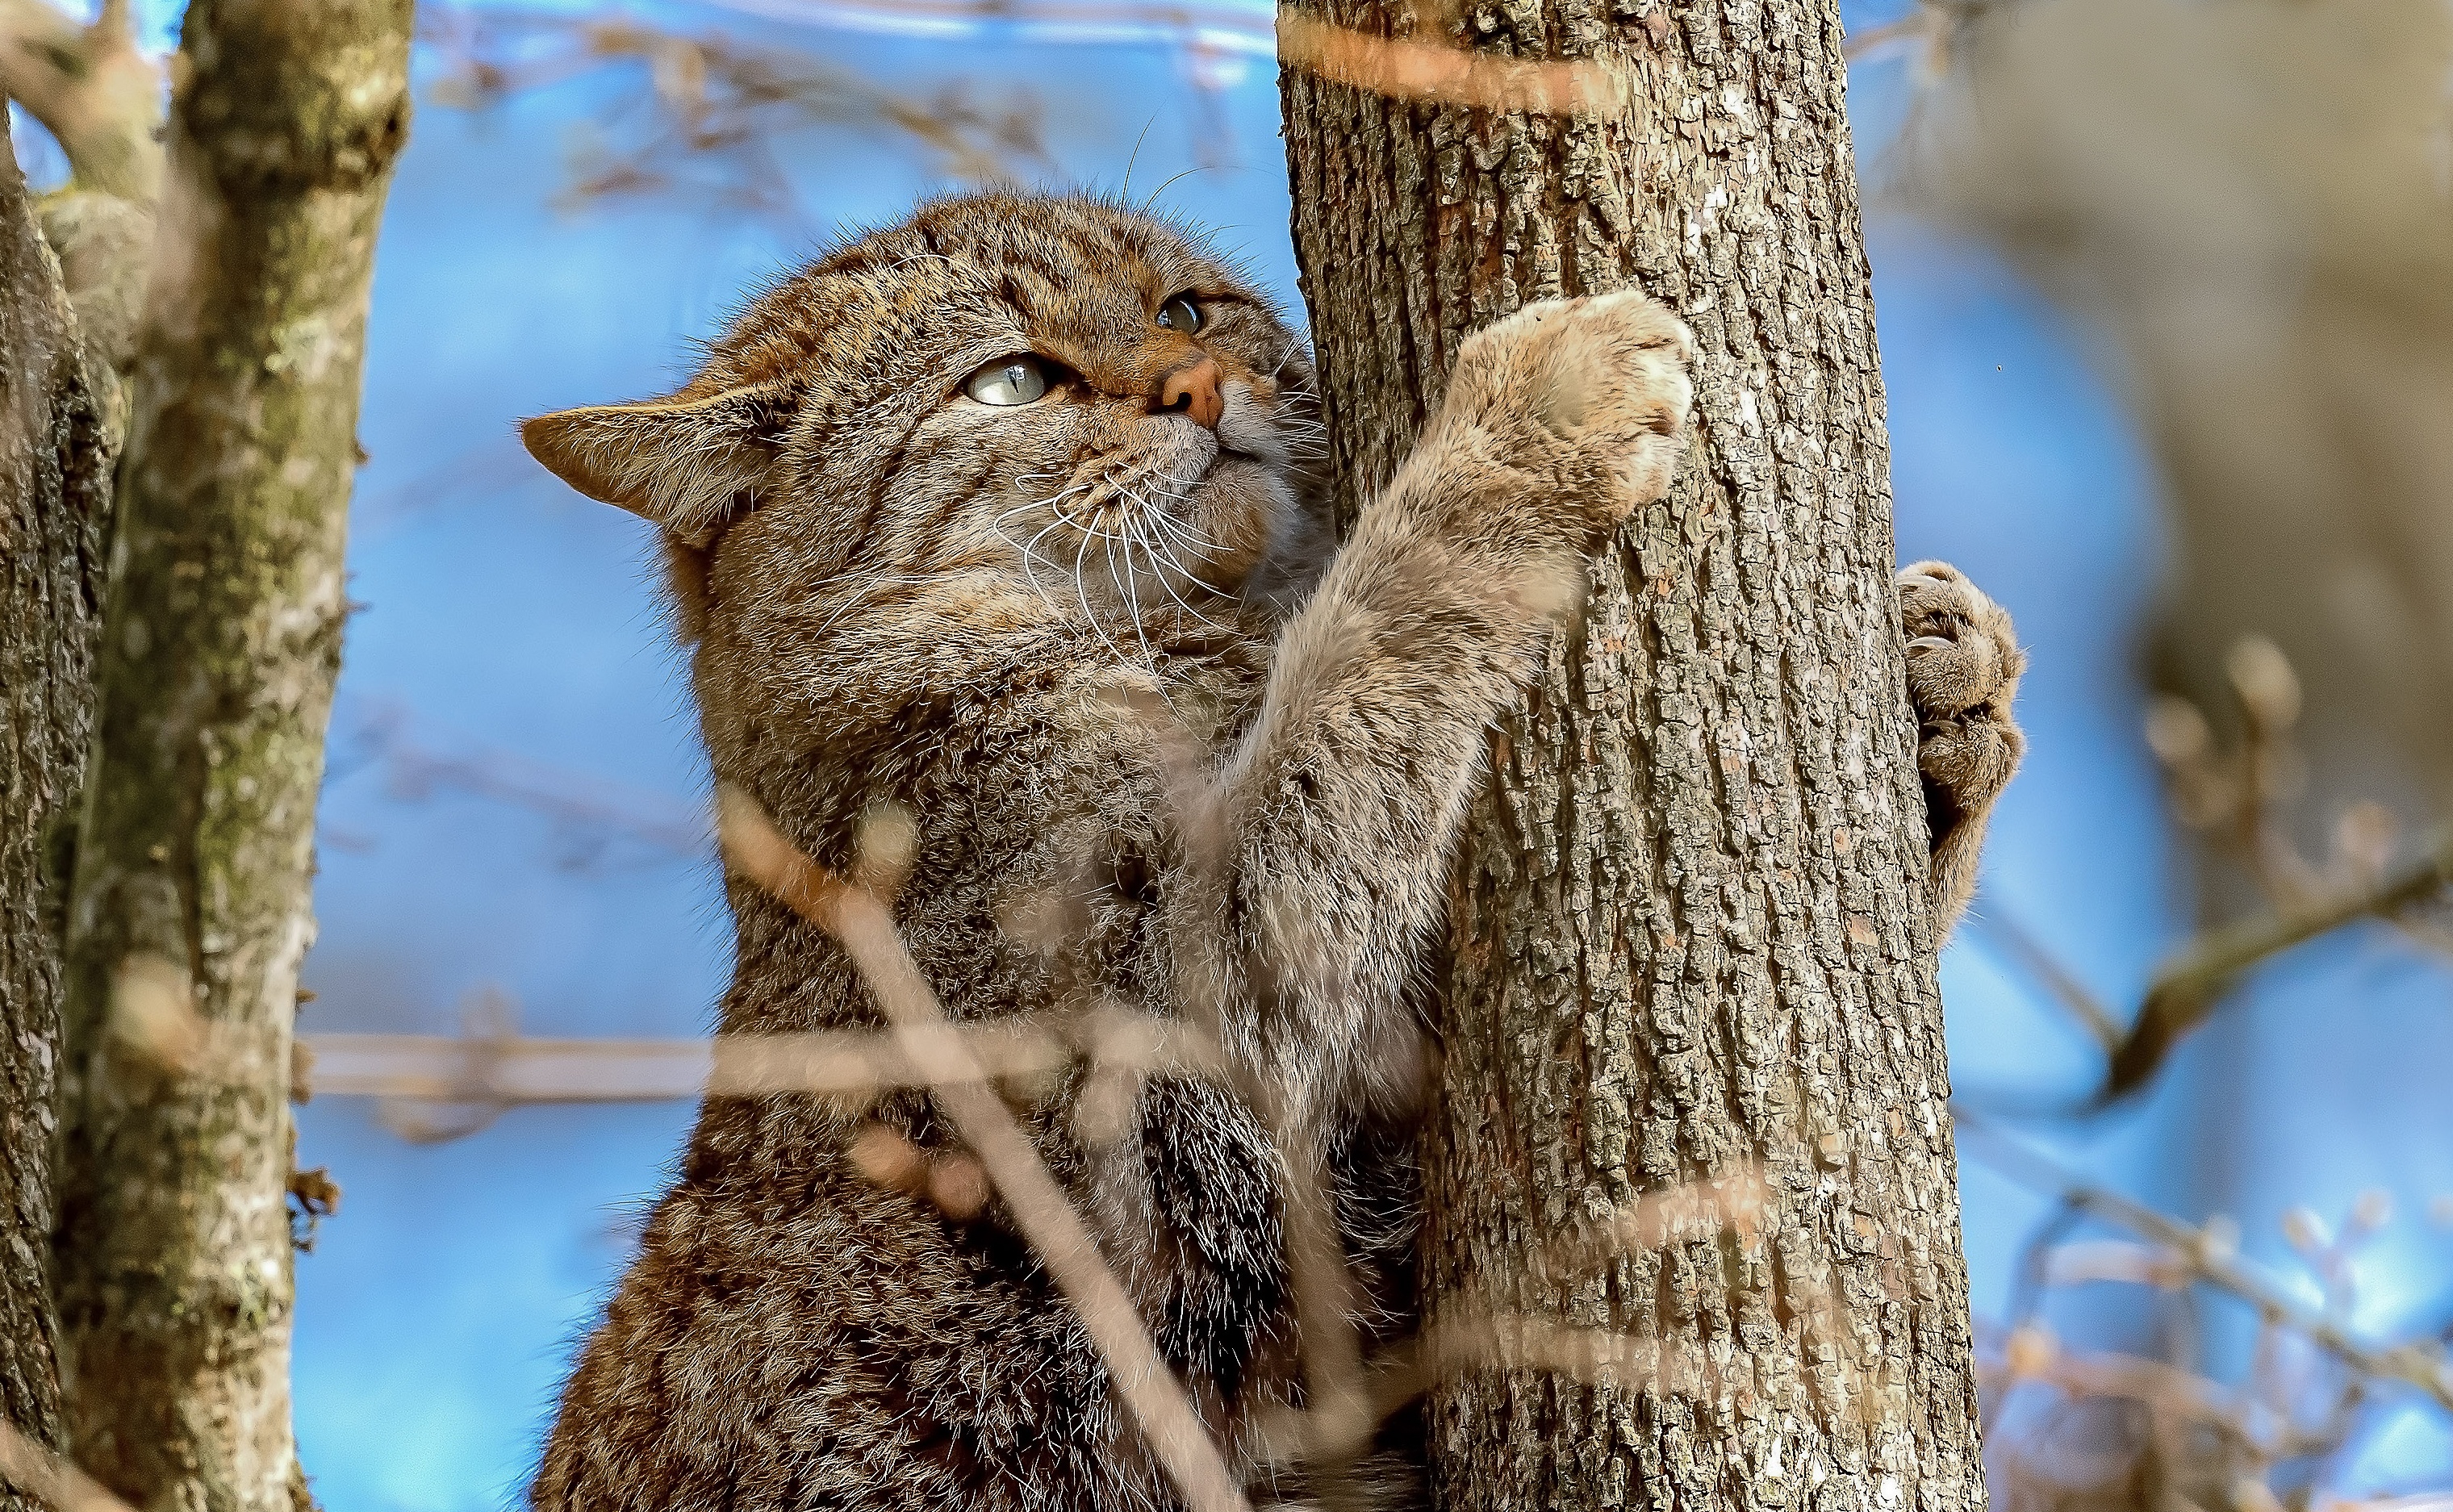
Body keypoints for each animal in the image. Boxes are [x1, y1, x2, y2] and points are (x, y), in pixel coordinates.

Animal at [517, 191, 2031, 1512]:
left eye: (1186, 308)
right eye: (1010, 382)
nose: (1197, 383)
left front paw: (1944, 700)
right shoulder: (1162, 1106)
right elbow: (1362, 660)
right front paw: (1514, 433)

===

## WHAT IS REQUIRED
Find the string "right" in the material above. Then copy each line that has it.

## SOLUTION
right eye: (1010, 382)
right shoulder: (1162, 1106)
right elbow: (1362, 660)
right front paw: (1514, 433)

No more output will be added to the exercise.